■ **Assignment**:
Set out exactly every line of the entries below, starting at the line that holds "pinky pip: (210, 530)" and stopping after the line that holds "pinky tip: (449, 389)".

◆ ◆ ◆

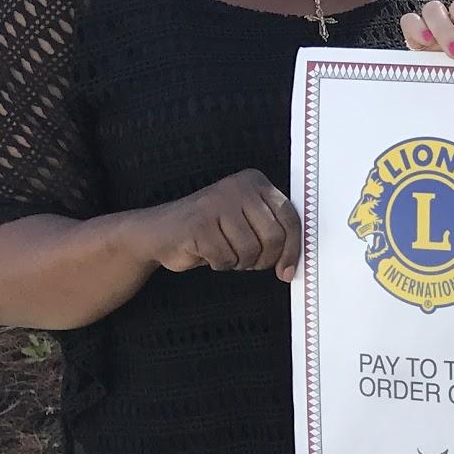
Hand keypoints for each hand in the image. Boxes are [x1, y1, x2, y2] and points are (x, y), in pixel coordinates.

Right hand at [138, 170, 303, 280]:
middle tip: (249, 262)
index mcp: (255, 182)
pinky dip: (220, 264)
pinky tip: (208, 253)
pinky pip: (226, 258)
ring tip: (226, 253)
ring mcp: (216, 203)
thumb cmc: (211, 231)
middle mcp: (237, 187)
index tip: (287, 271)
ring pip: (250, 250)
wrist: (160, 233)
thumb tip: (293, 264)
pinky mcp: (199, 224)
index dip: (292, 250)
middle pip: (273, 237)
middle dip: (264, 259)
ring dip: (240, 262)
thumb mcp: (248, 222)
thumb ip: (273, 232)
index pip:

◆ ◆ ◆

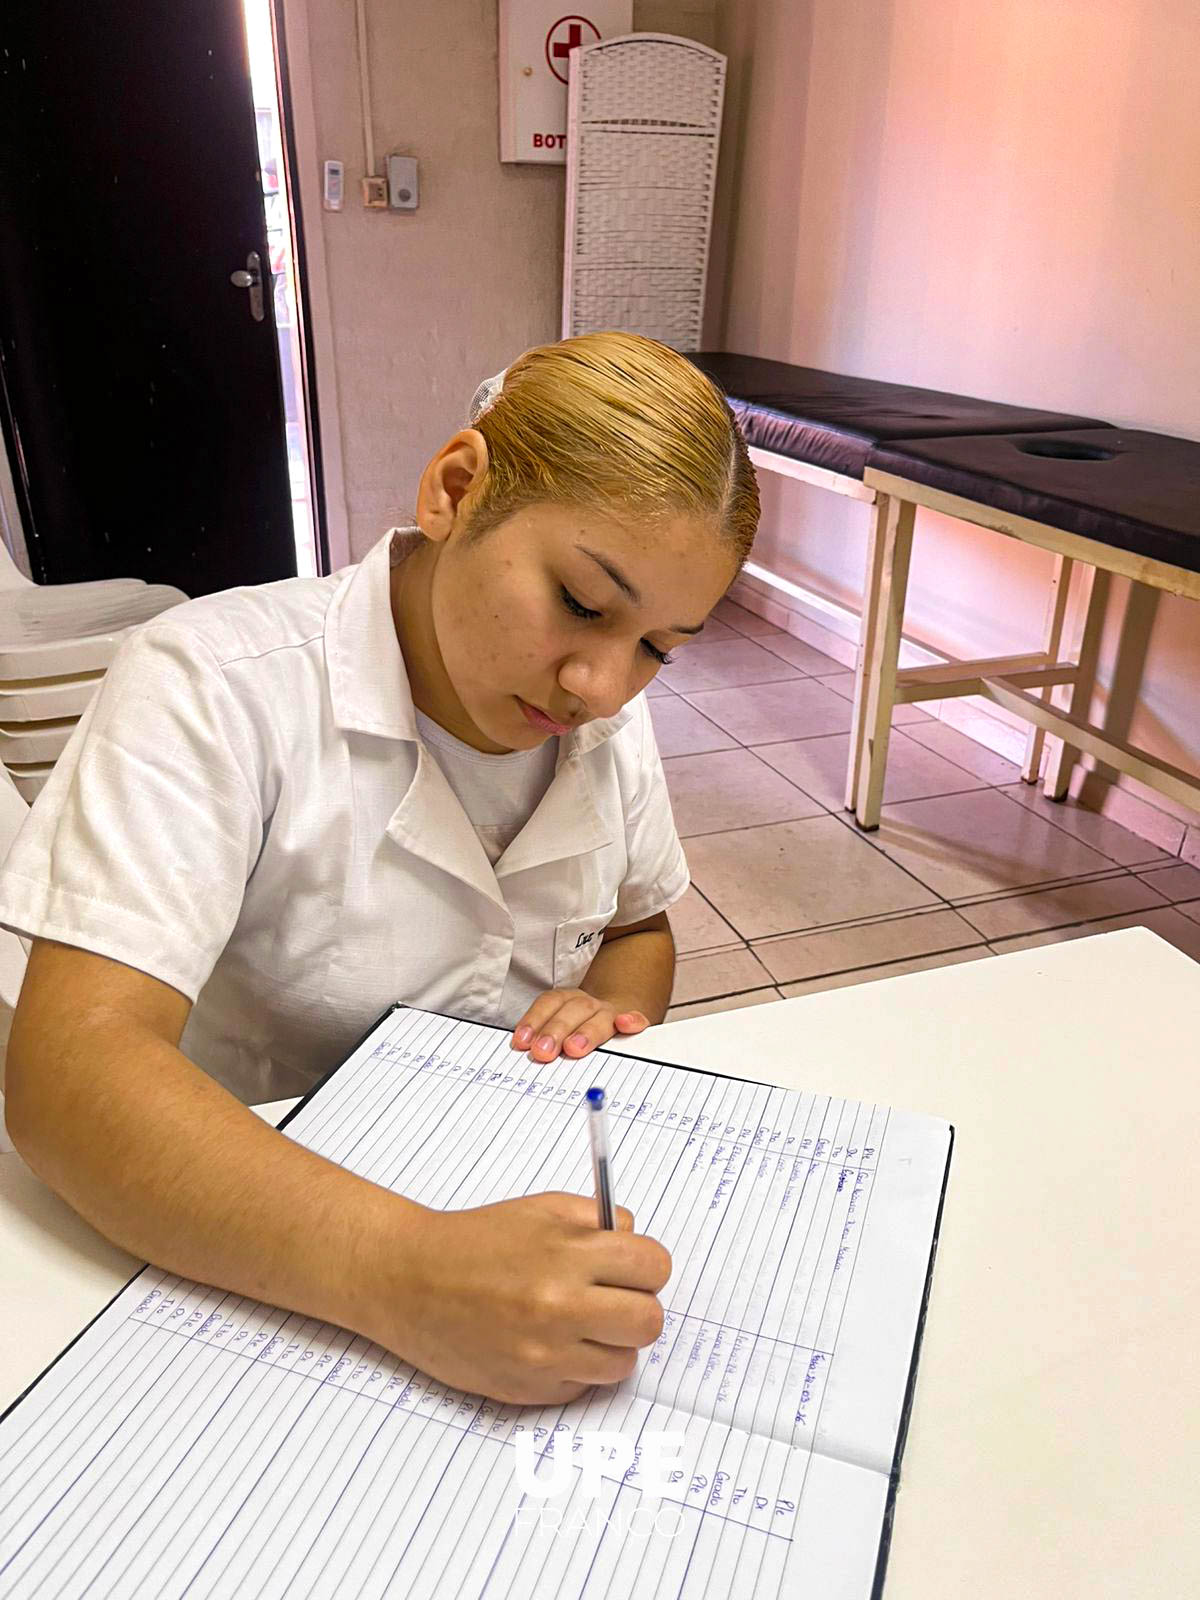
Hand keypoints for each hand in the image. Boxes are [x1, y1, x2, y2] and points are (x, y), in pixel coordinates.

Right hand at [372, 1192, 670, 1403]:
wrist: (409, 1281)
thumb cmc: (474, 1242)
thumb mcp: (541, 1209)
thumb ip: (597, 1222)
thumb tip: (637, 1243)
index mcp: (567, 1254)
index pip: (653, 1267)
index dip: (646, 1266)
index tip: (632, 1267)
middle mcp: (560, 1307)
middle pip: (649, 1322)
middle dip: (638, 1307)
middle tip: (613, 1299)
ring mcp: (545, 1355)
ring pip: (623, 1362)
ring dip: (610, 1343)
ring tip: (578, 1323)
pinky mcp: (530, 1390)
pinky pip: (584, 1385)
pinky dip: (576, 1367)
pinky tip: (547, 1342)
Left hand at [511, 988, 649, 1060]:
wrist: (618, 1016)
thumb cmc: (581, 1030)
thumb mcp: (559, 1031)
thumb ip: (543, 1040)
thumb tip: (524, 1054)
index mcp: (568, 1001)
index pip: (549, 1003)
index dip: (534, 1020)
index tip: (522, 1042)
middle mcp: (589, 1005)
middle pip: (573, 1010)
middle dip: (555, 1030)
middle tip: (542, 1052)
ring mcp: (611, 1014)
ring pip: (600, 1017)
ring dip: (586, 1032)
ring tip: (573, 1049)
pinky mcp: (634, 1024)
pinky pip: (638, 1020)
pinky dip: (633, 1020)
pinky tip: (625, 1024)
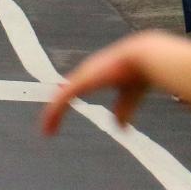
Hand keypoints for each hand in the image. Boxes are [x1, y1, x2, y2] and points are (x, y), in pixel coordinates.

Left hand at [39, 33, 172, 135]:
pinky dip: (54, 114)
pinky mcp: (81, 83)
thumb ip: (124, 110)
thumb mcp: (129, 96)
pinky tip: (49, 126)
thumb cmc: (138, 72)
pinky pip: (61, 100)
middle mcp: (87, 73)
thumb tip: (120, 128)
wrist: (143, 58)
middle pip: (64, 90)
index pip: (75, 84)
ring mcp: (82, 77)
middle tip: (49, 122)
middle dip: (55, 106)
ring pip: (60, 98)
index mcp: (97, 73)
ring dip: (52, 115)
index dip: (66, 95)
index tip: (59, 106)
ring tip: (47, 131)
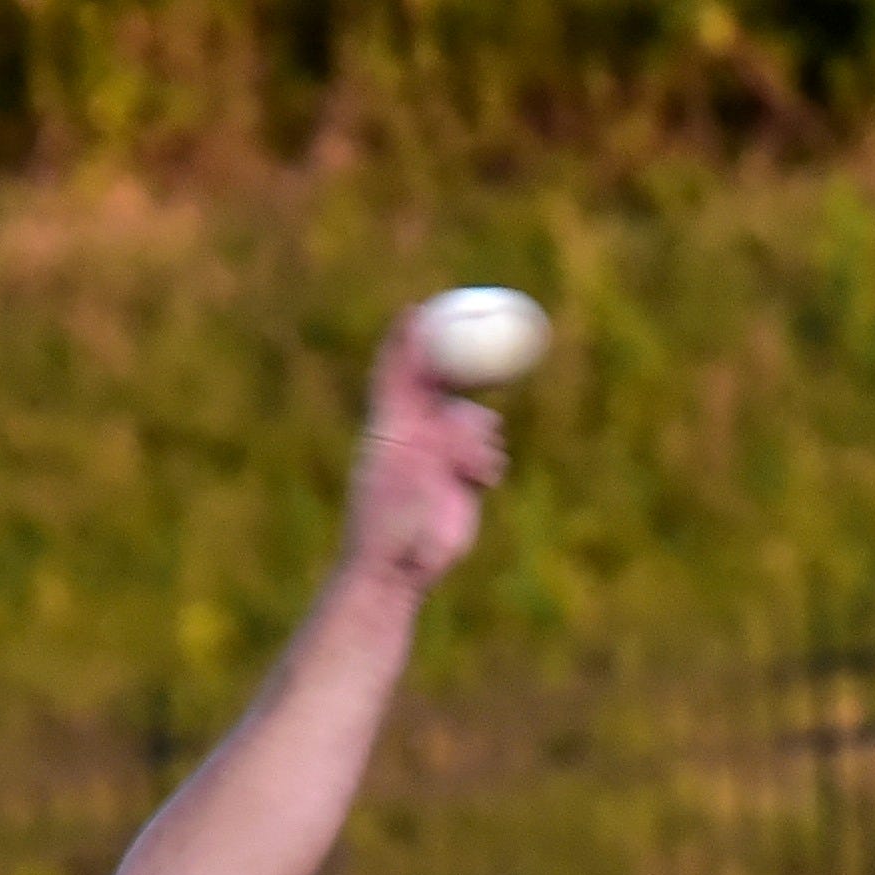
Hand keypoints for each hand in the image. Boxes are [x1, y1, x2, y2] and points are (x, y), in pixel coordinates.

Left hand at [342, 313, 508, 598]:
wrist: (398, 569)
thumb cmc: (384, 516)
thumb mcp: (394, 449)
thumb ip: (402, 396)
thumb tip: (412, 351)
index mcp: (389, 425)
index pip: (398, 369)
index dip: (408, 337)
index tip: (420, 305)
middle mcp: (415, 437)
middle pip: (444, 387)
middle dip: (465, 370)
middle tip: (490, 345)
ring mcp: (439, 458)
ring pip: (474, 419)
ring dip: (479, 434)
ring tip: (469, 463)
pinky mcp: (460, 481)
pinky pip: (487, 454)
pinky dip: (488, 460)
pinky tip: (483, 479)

◆ ◆ ◆

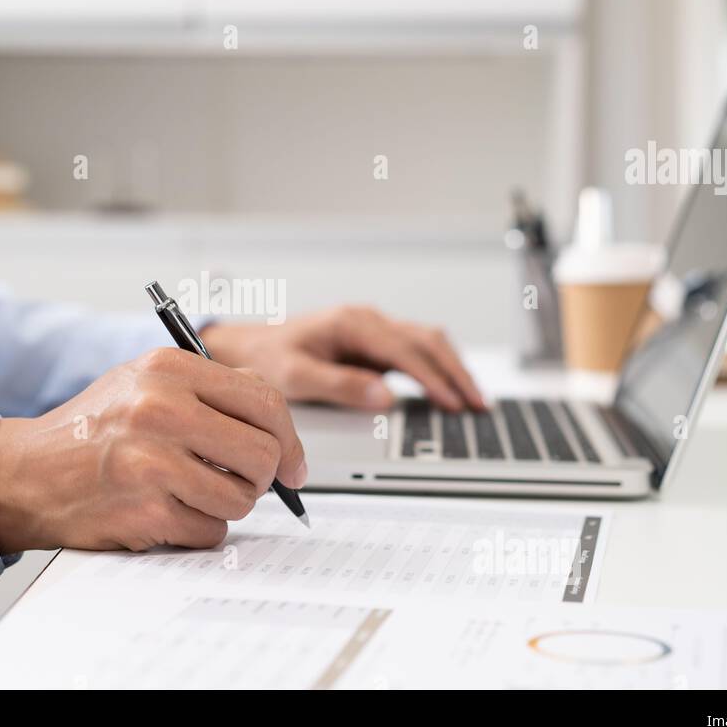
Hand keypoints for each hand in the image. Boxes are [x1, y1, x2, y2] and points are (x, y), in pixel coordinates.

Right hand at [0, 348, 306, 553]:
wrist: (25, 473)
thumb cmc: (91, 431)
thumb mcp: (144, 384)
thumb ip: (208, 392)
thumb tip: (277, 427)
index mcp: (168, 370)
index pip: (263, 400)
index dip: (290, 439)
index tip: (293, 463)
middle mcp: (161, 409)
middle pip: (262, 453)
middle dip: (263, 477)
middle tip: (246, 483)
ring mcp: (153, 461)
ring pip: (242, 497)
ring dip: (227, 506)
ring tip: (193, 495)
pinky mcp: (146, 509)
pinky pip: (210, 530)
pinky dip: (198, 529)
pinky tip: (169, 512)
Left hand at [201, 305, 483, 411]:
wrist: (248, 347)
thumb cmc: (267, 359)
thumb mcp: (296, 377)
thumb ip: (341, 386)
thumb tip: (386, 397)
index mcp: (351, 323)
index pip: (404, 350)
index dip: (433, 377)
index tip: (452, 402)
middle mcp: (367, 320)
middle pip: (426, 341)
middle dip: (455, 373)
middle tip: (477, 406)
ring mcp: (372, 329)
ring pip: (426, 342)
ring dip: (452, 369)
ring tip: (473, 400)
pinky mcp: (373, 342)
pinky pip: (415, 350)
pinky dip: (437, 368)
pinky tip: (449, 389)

◆ ◆ ◆

■ **Result**:
pinky pip: (210, 530)
pinky dip: (198, 529)
pinky tip: (169, 512)
Left hand at [201, 305, 483, 411]:
wrist: (248, 347)
thumb cmc: (267, 359)
thumb mcp: (296, 377)
thumb ip: (341, 386)
thumb tip: (386, 397)
index mcp: (351, 323)
index pip: (404, 350)
index dip: (433, 377)
index tip: (452, 402)
middle mcp: (367, 320)
middle pip: (426, 341)
middle dip: (455, 373)
middle tip: (477, 406)
ring mcp: (372, 329)
ring pip: (426, 342)
ring dip: (452, 369)
ring tip: (473, 400)
pinky mcp: (373, 342)
pinky pip: (415, 350)
pinky dip: (437, 368)
pinky tip: (449, 389)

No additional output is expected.